Copy the lines below, from the line with "Once the data" to the line with "It is useful", both included, character for character.

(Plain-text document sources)
★ ★ ★ ★ ★ ★ ★
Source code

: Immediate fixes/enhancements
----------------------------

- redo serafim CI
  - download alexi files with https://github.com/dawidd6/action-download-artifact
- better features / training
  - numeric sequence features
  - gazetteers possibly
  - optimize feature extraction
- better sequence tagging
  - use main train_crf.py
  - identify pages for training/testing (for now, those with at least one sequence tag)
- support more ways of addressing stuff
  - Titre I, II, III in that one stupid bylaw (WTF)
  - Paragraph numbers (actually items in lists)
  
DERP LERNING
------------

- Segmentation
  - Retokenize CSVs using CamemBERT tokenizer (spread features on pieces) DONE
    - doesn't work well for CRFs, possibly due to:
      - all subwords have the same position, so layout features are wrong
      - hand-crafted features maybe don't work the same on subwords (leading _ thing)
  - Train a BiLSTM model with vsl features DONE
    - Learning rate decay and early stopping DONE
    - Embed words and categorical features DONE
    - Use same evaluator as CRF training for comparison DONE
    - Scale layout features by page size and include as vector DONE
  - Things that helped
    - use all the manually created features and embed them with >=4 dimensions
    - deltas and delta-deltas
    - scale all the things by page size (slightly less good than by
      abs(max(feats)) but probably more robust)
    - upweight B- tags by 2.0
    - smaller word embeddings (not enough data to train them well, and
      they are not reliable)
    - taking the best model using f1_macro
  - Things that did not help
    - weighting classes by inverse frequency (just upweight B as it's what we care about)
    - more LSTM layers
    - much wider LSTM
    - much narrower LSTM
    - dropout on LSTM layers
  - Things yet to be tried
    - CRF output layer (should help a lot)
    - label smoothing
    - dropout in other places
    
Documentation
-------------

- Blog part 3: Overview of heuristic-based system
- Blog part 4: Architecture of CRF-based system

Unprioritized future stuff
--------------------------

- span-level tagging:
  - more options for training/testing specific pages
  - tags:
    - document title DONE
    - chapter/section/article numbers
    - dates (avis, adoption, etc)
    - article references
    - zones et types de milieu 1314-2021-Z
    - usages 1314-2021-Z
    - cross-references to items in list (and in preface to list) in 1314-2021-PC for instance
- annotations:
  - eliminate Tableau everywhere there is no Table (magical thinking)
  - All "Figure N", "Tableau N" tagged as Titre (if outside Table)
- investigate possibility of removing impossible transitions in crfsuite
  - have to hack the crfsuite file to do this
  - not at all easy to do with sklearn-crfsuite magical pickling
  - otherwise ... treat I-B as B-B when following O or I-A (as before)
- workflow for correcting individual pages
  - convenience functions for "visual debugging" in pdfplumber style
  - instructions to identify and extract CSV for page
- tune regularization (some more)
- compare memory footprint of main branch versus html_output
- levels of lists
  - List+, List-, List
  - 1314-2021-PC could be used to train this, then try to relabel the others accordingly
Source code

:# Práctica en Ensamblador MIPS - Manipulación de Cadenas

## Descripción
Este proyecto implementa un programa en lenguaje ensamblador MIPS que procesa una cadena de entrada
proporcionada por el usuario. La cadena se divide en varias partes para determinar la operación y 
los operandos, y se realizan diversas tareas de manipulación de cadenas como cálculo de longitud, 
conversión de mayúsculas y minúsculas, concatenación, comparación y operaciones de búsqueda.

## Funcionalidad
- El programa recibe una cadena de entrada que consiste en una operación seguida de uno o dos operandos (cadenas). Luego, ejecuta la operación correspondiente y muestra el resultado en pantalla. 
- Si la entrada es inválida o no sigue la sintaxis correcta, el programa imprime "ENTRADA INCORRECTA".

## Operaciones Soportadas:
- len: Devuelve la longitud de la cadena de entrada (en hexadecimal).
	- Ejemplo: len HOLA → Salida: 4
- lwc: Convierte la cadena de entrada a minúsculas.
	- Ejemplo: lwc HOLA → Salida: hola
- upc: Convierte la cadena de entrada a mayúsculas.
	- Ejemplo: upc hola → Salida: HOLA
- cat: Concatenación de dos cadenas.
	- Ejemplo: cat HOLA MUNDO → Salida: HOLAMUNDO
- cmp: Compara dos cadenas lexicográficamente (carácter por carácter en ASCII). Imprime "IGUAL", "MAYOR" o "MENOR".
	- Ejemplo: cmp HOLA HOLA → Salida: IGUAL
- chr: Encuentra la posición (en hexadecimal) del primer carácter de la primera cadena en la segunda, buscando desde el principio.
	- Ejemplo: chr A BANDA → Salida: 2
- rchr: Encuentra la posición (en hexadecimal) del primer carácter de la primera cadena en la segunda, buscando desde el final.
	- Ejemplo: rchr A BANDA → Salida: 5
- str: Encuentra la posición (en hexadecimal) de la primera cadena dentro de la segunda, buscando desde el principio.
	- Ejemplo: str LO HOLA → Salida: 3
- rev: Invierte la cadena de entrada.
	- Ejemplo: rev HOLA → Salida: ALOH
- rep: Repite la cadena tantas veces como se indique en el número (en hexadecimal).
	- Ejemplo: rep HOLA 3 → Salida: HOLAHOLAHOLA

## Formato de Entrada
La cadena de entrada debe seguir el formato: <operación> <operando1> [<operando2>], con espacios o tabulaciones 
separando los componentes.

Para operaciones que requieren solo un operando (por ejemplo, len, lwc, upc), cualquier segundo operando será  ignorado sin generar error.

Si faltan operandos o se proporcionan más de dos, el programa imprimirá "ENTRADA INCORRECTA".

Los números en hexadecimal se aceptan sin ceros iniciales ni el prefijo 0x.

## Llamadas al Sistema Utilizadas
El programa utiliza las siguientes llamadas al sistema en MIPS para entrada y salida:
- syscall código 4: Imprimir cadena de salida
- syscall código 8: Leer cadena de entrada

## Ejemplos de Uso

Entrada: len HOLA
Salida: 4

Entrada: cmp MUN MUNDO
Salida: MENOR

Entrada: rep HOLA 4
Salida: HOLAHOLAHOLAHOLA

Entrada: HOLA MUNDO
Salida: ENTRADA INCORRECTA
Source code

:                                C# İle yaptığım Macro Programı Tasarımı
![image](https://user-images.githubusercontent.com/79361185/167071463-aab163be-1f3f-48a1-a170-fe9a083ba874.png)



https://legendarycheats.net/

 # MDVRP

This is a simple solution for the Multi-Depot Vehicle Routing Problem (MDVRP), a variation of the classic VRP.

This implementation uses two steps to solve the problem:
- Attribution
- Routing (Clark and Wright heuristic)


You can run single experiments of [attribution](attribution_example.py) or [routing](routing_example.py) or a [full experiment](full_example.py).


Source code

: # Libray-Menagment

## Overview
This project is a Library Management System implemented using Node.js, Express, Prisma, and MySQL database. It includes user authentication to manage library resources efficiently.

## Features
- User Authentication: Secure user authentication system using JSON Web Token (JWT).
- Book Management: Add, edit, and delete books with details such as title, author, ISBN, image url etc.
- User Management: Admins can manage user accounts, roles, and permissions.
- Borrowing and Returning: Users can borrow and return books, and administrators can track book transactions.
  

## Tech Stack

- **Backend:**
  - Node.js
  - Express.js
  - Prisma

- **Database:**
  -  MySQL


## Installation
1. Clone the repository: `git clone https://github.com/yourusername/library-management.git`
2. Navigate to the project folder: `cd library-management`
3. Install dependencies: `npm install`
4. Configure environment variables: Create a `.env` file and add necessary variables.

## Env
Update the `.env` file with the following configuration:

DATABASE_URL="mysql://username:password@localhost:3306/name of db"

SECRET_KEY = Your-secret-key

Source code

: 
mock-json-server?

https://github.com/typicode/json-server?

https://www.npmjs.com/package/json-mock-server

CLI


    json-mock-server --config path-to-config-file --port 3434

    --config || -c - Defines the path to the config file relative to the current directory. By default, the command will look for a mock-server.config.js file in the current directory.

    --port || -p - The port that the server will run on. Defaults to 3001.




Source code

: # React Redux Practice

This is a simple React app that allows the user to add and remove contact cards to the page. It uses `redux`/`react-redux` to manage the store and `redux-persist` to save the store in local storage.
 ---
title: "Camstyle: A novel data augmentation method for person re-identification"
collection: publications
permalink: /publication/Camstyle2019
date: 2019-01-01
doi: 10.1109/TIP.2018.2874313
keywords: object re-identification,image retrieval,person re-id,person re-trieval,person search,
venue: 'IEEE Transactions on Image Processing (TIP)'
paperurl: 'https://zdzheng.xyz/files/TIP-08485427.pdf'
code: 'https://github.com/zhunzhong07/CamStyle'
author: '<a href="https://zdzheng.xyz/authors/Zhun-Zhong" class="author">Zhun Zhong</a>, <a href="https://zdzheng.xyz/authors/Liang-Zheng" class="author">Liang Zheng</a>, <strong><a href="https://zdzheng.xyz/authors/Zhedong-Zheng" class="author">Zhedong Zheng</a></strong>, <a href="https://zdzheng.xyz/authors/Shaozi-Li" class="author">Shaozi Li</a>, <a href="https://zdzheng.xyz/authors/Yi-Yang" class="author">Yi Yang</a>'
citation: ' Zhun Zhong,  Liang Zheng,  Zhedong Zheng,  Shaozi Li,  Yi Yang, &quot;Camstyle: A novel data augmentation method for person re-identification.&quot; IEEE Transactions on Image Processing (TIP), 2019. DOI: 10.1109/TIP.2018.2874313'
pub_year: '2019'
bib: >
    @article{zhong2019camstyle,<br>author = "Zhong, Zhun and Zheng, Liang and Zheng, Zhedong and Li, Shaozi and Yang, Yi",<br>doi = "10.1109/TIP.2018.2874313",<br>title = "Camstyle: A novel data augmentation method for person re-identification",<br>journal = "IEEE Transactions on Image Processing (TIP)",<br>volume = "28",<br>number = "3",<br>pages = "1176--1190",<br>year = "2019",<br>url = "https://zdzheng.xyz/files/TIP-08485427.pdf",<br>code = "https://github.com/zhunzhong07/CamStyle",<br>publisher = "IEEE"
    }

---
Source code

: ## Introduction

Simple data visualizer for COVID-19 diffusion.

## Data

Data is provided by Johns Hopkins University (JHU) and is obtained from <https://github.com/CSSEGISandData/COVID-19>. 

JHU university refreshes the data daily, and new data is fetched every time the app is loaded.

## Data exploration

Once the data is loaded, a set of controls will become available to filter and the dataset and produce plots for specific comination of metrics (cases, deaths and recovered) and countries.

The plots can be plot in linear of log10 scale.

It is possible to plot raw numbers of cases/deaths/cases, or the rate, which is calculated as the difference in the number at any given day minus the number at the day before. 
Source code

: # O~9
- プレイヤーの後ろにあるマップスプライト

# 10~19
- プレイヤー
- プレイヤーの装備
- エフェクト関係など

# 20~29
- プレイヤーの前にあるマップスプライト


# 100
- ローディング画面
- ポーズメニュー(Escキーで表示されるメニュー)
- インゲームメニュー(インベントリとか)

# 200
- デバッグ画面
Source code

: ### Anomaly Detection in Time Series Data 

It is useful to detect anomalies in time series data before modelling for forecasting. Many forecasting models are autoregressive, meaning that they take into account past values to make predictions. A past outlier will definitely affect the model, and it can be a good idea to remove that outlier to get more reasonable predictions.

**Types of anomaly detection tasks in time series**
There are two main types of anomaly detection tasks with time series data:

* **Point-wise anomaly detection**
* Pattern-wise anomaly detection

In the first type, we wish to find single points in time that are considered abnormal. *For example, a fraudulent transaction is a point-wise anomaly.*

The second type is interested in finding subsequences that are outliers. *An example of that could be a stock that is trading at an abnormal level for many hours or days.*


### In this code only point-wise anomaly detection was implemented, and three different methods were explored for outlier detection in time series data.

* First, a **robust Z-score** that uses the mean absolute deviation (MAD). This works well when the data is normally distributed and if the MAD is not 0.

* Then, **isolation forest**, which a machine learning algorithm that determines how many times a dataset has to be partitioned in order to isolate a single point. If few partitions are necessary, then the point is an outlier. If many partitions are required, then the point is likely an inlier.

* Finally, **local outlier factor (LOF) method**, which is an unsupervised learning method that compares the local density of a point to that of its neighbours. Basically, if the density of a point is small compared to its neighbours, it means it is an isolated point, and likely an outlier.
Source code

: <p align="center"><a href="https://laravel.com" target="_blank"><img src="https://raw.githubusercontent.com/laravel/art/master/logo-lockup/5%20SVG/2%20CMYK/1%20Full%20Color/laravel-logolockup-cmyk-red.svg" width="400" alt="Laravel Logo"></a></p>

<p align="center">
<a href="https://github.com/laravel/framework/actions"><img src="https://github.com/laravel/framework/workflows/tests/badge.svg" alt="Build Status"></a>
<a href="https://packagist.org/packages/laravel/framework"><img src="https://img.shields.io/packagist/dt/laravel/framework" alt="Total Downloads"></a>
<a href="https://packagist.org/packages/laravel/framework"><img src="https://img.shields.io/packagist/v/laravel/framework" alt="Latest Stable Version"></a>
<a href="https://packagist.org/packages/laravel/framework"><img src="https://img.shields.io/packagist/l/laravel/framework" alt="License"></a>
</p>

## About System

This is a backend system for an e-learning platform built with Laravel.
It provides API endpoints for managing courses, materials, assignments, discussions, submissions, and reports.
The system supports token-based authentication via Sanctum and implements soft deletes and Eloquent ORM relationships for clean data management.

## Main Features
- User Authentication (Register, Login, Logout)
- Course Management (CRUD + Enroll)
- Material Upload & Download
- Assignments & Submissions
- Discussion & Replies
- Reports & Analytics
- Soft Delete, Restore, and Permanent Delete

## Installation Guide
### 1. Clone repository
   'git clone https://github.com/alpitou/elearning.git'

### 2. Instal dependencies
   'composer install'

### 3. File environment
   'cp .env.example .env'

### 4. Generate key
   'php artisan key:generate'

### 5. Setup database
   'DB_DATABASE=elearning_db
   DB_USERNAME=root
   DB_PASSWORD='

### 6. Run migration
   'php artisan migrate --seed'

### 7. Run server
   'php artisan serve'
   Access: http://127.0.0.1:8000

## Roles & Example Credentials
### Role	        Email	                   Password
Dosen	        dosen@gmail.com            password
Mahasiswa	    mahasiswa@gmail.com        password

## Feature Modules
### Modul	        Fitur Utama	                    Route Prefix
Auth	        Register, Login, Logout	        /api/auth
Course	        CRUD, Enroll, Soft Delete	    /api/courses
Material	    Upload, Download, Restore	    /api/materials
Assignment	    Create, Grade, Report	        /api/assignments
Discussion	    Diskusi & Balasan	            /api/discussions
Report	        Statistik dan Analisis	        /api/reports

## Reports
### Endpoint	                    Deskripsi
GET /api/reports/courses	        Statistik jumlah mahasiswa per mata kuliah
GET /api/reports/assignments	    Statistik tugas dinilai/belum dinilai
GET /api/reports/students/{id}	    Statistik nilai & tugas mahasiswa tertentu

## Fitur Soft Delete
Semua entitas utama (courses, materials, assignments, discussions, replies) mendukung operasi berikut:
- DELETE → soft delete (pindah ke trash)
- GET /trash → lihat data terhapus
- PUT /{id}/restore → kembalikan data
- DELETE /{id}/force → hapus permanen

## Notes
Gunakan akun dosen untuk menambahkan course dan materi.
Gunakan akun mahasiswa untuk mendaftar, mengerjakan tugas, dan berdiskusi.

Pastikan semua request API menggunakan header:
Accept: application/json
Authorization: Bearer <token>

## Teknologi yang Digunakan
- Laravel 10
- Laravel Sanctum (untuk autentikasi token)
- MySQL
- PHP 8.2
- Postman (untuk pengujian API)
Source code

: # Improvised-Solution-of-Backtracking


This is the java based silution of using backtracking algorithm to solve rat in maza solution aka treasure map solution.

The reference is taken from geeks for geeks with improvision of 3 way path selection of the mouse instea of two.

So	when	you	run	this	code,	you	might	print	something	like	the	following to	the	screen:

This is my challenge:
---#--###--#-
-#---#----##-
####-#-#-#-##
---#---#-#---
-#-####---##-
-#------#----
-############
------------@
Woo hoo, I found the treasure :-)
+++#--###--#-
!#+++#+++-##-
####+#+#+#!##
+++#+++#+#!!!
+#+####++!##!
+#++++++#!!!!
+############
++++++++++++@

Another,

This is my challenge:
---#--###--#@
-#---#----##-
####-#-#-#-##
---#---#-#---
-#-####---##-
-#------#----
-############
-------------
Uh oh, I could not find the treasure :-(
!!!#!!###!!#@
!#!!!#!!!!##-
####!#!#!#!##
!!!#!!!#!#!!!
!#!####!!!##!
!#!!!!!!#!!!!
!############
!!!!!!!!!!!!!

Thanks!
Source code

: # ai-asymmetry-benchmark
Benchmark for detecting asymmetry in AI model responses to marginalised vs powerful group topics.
★ ★ ★ ★ ★ ★ ★
▶ _RESPONSE TO THE EXERCISE_
Once the data is loaded, a set of controls will become available to filter and the dataset and produce plots for specific comination of metrics (cases, deaths and recovered) and countries.

The plots can be plot in linear of log10 scale.

It is possible to plot raw numbers of cases/deaths/cases, or the rate, which is calculated as the difference in the number at any given day minus the number at the day before. 
Source code

: # O~9
- プレイヤーの後ろにあるマップスプライト

# 10~19
- プレイヤー
- プレイヤーの装備
- エフェクト関係など

# 20~29
- プレイヤーの前にあるマップスプライト


# 100
- ローディング画面
- ポーズメニュー(Escキーで表示されるメニュー)
- インゲームメニュー(インベントリとか)

# 200
- デバッグ画面
Source code

: ### Anomaly Detection in Time Series Data 

It is useful to detect anomalies in time series data before modelling for forecasting. Many forecasting models are autoregressive, meaning that they take into account past values to make predictions. A past outlier will definitely affect the model, and it can be a good idea to remove that outlier to get more reasonable predictions.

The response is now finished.